The gist of it is that the solution to a linearly damped particle is a linear system, so the x and y components can be calculated completely independently and the analytic solution is just an exponential of time.

It is a special case of the timestep-independent damped harmonic oscillator, which I previously wrote a blogpost about [10].

Namely it is the "unsprung" special case under "Overdamped"

The very same formulation is also what I used to implement LibreScroll[11] to add inertial scrolling to any mouse.

[0] https://github.com/EsportToys/TPMouse

[1] https://www.reddit.com/r/Trackballs/comments/ym9q2t/tpmouse_...

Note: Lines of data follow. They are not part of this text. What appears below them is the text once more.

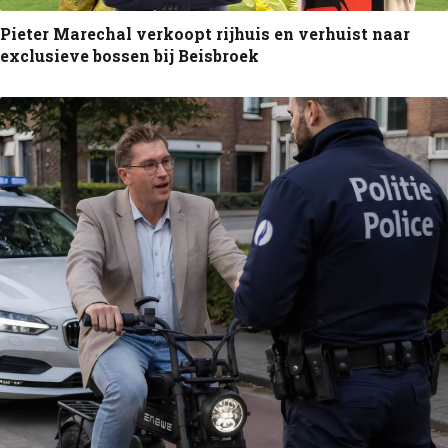
Pieter Marechal verkoopt rijhuis en verhuist naar
exclusieve bossen bij Beisbroek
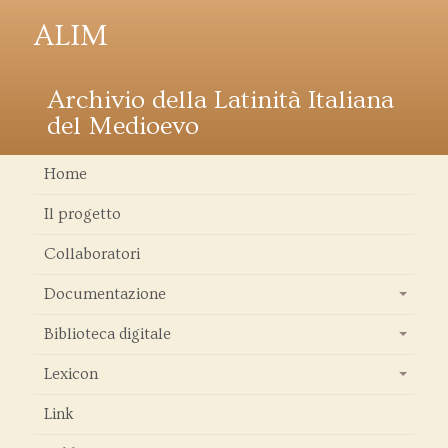
ALIM
Archivio della Latinità Italiana
del Medioevo
Home
Il progetto
Collaboratori
Documentazione
+
Biblioteca digitale
+
Lexicon
+
Link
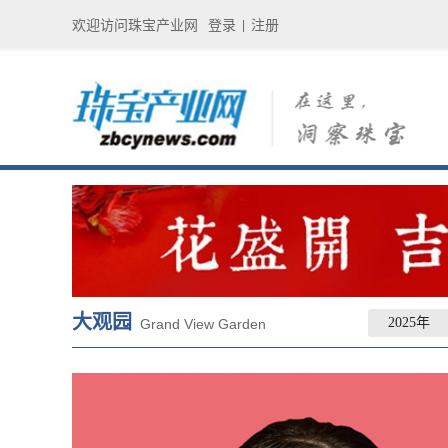
欢迎访问珠宝产业网
登录
注册
|
大观园
2025年
Grand View Garden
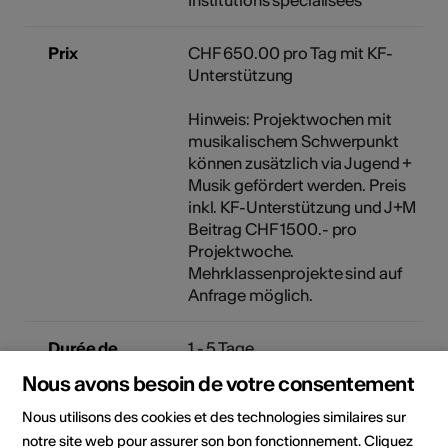
Prix
CHF 650.00 pro Tag mit KF-
Unterstützung
Hinweis: Projektwochen mit
musikalischem Schwerpunkt
können zusätzlich via Jugend +
Musik gefördert werden. Preis
inkl. KF-Unterstützung und J+M
Beitrag CHF 1500.- pro
Projektwoche.
Mehrklassenprojekte sind auf
Anfrage möglich.
Durée de
1 - 5 Tage
l'activité en
Nous avons besoin de votre consentement
périodes
d'enseignement
Nous utilisons des cookies et des technologies similaires sur
de 45 min
notre site web pour assurer son bon fonctionnement. Cliquez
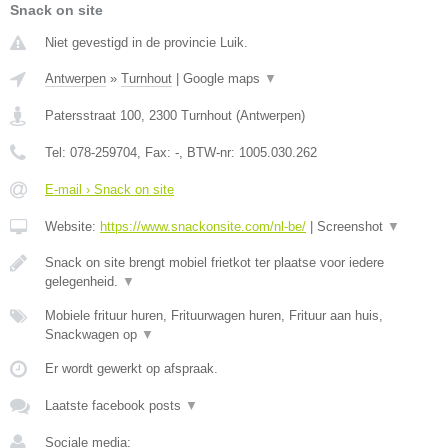
Snack on site
Niet gevestigd in de provincie Luik.
Antwerpen
»
Turnhout
|
Google maps
▼
Patersstraat 100
,
2300
Turnhout
(
Antwerpen
)
Tel:
078-259704
, Fax:
-
, BTW-nr:
1005.030.262
E-mail › Snack on site
Website:
https://www.snackonsite.com/nl-be/
|
Screenshot
▼
Snack on site brengt mobiel frietkot ter plaatse voor iedere
gelegenheid.
▼
Mobiele frituur huren, Frituurwagen huren, Frituur aan huis,
Snackwagen op
▼
Er wordt gewerkt op afspraak.
Laatste facebook posts
▼
Sociale media:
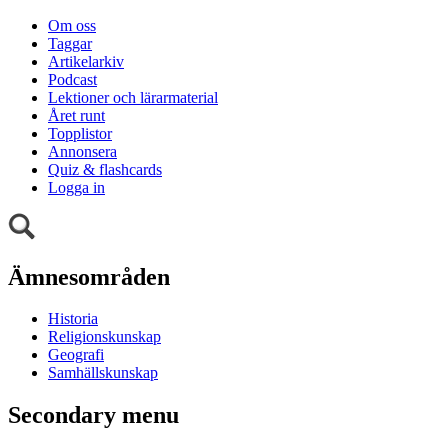
Om oss
Taggar
Artikelarkiv
Podcast
Lektioner och lärarmaterial
Året runt
Topplistor
Annonsera
Quiz & flashcards
Logga in
Ämnesområden
Historia
Religionskunskap
Geografi
Samhällskunskap
Secondary menu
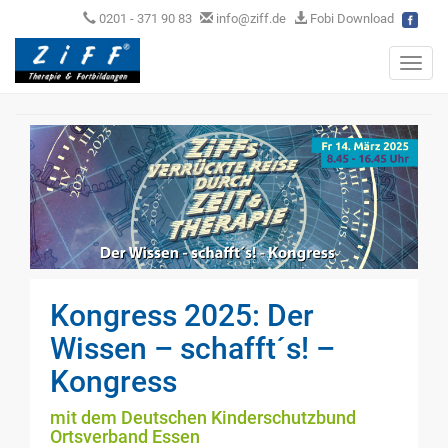
0201 - 371 90 83
info@ziff.de
Fobi Download
Toggl
navig
Kongress 2025: Der
Wissen – schafft´s! –
Kongress
mit dem Deutschen Kinderschutzbund
Ortsverband Essen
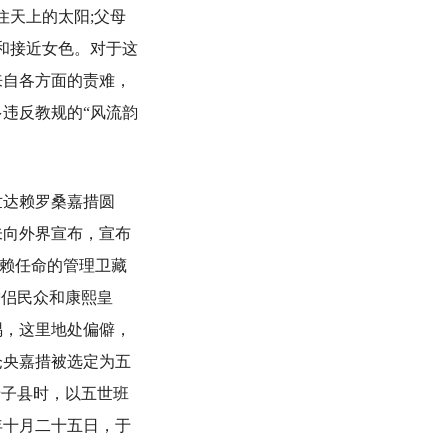
住天上的太阳;父母
和接近女色。对于这
来自各方面的责难，
违反教规的“风流韵
世达赖罗桑嘉措圆
未向外界宣布，宣布
达赖任命的管理卫藏
僧侣民众和康熙皇
隅，这里地处偏僻，
仓央嘉措被选定为五
卡子县时，以五世班
年十月二十五日，于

[10] https://news.ycombinator.com/item?id=35899215

[11] https://news.ycombinator.com/item?id=36783942

The Amiga used to do this, I think it was Amiga Key + arrows.
Nice! libevdev is really good, any reason why this is implemented using a thread? I would have love to see how this was implemented asynchronous in C.
Thanks! A thread was just easier for me to reason about. If we wanted to do this all in one thread, we could have the main loop use a system where it keeps track of how often it needs to poll the input and how often it needs to generate mouse events, and waits for the soonest deadline for each.